Джек опустил лицо в ладони и стал молить Бога о пощаде. У него не было ни дела, которое он стремился завершить, ни особого предназначения: ему просто хотелось снова увидеть Маргарет. Хотелось коснуться волос Джона. Мой сын, думал он, сидя под дождем, мой любимый мальчик. Погибнет он или выживет, для исхода войны это значения не имело, как не имело никакого значения то, что сегодня оторвало голову Тернеру, а завтра то же самое может случиться с ним, или с Шоу, или с Тайсоном. Пусть умрут они, без всякого стыда молился Джек, пусть погибнут, но, Боже, прошу тебя, сохрани мне жизнь.
Всю эту ночь Джек просидел под деревом — одинокий, никому не нужный, — силком извлекая из сознания воспоминания о своей жизни и о том, что он успел сделать, в надежде на то, что они послужат утешением, если ему придется встать перед шеренгой нацеленных в его сердце винтовок. Он вспоминал футбол на Хакни-Маршиз, товарищей, с которыми работал на строительстве лондонской подземки, полузабытые лица и голоса детства, вспоминал сына. И не нашел ничего, способного доказать необходимость сохранения его жизни. Под конец в памяти замелькали лишь обрывки картин раннего детства: вот он сидит перед кухонным очагом, вот мама склоняется над его кроватью, чтобы поцеловать, и он слышит ее запах. А следом пришло желание заснуть, признать свое поражение.
Он встал, потянулся, разминая затекшие руки и ноги, добрался, крадучись, до своей позиции и пристроился рядом с Тайсоном и Шоу. А перед самым рассветом отправился на поиски сержанта Адамса.
— Ладно, пойдем, — сказал Адамс. — Приведи себя в порядок. Ремень подтяни.
Он не принадлежал к числу тех сержантов, которых боятся солдаты, обладал насмешливым чувством юмора и редко повышал голос. Подчиненные втайне обожали его.
— Слышал я о твоих делах, — сказал он. — Заснул на посту.
Джек промолчал. Он был готов к смерти.
— Может, тебе и повезет. Некоторые из молодых офицеров погорячатся да и остынут. А мистер Рейсфорд — он чуднее всех, кого я знаю. Сам себе закон. Вон туда.

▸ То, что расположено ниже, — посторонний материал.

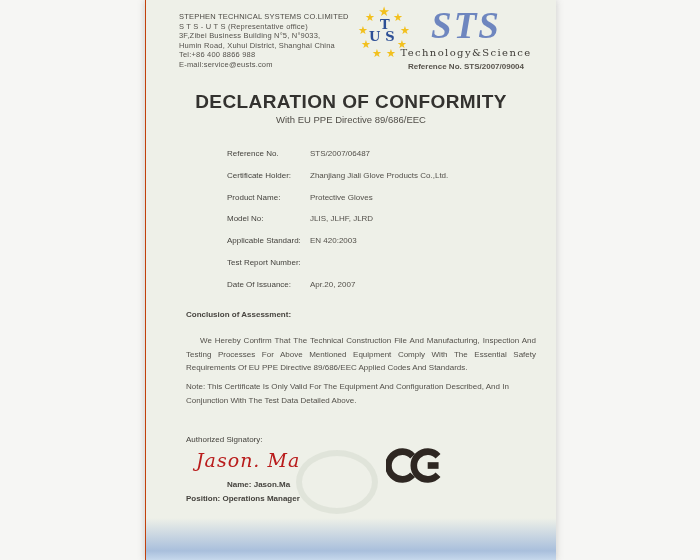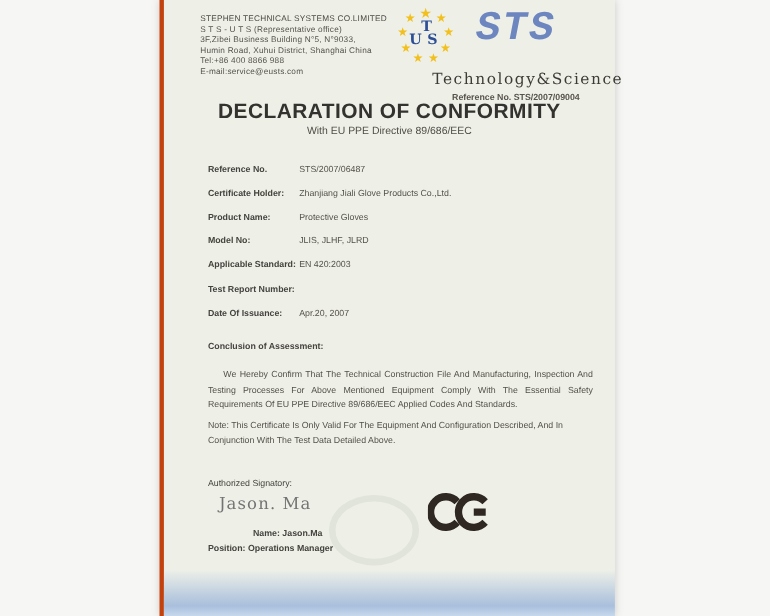--- a/index.html
+++ b/index.html
@@ -15,7 +15,7 @@
     width:410px;height:560px;
     background:#eef0e8;
     box-shadow:0 0 7px rgba(90,90,90,.28);
-    border-left:4px solid #c2410c;
+    border-left:1px solid #c2410c;
   }
   .page::after{
     content:"";position:absolute;left:0;right:0;bottom:0;height:42px;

Адамс провел его по узкой траншее, ведущей к нескольким землянкам, указал на вход в последнюю и велел Джеку дальше идти самому.
Поверх бруствера траншеи Джек окинул взглядом начинавший сереть мир: сожженные и разбитые деревья, зеленые когда-то поля, ровно буревшие там, где землю изрыли снаряды. Он уже примирился с тем, что покидает все это.